> [Required action]
Where does the string "Glenwood" appear in the listing below? Copy every line where it does.
---------------
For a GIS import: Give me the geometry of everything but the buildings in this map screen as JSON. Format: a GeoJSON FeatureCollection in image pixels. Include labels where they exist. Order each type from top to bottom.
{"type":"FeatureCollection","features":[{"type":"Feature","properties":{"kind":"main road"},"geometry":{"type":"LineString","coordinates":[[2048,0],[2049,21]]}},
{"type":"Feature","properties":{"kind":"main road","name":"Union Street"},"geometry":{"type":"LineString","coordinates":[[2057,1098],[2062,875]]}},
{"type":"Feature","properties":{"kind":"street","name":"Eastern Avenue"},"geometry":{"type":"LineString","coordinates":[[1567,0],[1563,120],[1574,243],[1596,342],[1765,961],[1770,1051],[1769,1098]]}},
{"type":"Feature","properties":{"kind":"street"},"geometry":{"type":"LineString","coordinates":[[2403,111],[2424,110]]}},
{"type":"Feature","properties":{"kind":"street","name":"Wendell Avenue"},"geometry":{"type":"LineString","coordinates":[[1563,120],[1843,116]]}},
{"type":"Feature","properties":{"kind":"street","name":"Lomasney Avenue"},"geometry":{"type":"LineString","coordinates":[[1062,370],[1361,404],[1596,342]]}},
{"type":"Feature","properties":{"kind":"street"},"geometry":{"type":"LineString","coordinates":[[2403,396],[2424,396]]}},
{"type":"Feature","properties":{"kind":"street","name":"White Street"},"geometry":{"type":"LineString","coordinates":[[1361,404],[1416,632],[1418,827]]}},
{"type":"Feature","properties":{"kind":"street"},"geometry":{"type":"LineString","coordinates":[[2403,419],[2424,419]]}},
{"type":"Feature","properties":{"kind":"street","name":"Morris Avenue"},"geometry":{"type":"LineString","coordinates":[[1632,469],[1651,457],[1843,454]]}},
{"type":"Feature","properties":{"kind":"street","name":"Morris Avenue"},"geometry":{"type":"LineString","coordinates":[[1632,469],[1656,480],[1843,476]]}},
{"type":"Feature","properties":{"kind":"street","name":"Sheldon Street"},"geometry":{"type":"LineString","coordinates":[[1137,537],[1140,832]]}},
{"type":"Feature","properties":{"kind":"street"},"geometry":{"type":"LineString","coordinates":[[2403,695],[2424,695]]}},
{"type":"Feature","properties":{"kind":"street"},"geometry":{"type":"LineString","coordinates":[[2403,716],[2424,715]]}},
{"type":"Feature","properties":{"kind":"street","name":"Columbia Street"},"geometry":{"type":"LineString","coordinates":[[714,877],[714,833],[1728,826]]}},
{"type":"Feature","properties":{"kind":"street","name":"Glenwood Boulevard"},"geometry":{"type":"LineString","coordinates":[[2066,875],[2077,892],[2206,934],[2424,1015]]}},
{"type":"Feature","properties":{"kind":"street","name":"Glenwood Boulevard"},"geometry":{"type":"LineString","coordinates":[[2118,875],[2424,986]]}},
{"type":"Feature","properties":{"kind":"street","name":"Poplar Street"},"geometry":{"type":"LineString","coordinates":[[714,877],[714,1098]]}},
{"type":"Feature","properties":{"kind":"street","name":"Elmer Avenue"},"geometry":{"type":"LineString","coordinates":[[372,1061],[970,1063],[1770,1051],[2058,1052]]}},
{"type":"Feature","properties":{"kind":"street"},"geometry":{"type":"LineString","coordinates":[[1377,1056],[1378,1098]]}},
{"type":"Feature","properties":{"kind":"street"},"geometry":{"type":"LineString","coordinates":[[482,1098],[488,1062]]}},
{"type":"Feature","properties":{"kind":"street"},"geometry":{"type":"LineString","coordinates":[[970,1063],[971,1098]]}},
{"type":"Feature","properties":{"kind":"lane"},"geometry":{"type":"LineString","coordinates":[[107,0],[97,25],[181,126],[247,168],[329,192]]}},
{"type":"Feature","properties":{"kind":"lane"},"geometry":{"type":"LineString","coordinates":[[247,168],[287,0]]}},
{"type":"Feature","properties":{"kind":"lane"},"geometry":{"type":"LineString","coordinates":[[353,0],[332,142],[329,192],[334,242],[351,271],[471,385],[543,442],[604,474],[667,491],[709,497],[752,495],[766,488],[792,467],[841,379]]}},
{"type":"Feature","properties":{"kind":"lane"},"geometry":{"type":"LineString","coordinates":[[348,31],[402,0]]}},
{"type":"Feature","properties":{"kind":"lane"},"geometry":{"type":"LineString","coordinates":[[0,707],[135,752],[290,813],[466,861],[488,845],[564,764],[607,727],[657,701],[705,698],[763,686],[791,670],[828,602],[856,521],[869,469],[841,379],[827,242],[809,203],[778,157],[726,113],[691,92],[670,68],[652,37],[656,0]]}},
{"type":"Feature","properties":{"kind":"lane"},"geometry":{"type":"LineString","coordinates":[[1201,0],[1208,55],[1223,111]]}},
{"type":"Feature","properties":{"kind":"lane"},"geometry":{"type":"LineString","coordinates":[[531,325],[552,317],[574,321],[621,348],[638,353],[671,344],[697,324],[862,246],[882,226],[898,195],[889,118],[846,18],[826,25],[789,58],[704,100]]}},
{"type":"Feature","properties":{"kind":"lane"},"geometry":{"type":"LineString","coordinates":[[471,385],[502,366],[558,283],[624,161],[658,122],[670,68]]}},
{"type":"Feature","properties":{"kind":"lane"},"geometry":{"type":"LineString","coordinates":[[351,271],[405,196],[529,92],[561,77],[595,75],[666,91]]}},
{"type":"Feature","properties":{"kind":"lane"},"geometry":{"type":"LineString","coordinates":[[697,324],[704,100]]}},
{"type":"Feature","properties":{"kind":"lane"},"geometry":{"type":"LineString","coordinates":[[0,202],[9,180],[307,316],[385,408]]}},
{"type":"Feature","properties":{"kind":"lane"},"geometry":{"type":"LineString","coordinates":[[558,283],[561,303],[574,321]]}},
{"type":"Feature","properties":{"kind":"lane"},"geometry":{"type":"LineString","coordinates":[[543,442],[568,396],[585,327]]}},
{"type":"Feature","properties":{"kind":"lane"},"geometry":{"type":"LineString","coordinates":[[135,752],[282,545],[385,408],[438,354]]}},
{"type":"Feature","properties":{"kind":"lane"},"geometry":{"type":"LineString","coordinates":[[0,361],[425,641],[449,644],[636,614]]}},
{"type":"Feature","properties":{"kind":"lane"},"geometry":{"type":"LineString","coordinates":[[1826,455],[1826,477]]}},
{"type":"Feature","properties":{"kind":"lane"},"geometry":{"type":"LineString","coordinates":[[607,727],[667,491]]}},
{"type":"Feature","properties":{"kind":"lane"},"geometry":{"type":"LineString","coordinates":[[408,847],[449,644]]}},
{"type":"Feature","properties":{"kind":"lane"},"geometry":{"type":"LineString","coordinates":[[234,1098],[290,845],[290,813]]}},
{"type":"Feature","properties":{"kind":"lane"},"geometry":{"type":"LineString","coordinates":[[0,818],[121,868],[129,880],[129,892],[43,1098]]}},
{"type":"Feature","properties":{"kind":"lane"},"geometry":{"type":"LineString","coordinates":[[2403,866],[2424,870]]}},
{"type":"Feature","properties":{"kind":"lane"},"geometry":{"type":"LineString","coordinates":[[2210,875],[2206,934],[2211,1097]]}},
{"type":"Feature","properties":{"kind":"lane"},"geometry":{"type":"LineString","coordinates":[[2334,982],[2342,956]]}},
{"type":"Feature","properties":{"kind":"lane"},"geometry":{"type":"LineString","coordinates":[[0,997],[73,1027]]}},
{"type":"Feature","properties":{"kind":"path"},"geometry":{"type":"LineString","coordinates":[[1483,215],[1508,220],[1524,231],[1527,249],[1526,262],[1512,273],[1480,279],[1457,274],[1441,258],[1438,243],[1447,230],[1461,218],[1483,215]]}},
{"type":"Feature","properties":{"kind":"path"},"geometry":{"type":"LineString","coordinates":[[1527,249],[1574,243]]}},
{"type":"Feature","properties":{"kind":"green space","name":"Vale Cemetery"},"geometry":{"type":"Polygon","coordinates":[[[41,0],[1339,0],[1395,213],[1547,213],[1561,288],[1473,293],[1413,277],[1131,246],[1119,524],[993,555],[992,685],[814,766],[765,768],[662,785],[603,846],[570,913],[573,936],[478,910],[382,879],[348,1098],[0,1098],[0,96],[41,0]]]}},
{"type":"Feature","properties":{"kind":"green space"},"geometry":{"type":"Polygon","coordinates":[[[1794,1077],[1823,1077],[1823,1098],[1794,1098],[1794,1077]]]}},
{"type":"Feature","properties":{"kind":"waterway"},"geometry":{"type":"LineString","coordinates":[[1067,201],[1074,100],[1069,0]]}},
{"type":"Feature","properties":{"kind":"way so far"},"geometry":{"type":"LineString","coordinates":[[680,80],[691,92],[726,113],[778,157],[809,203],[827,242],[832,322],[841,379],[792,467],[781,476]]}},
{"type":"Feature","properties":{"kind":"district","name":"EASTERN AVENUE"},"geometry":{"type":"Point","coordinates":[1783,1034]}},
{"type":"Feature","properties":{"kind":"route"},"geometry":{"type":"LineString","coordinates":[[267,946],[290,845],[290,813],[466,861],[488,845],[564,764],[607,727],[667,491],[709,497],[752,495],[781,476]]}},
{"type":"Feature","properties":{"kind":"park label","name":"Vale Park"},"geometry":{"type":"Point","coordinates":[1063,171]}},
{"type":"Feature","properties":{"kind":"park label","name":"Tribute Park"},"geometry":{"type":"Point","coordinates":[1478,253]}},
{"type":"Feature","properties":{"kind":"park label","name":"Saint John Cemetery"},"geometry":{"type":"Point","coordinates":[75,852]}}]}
---------------
> [Reply]
{"type":"Feature","properties":{"kind":"street","name":"Glenwood Boulevard"},"geometry":{"type":"LineString","coordinates":[[2066,875],[2077,892],[2206,934],[2424,1015]]}},
{"type":"Feature","properties":{"kind":"street","name":"Glenwood Boulevard"},"geometry":{"type":"LineString","coordinates":[[2118,875],[2424,986]]}},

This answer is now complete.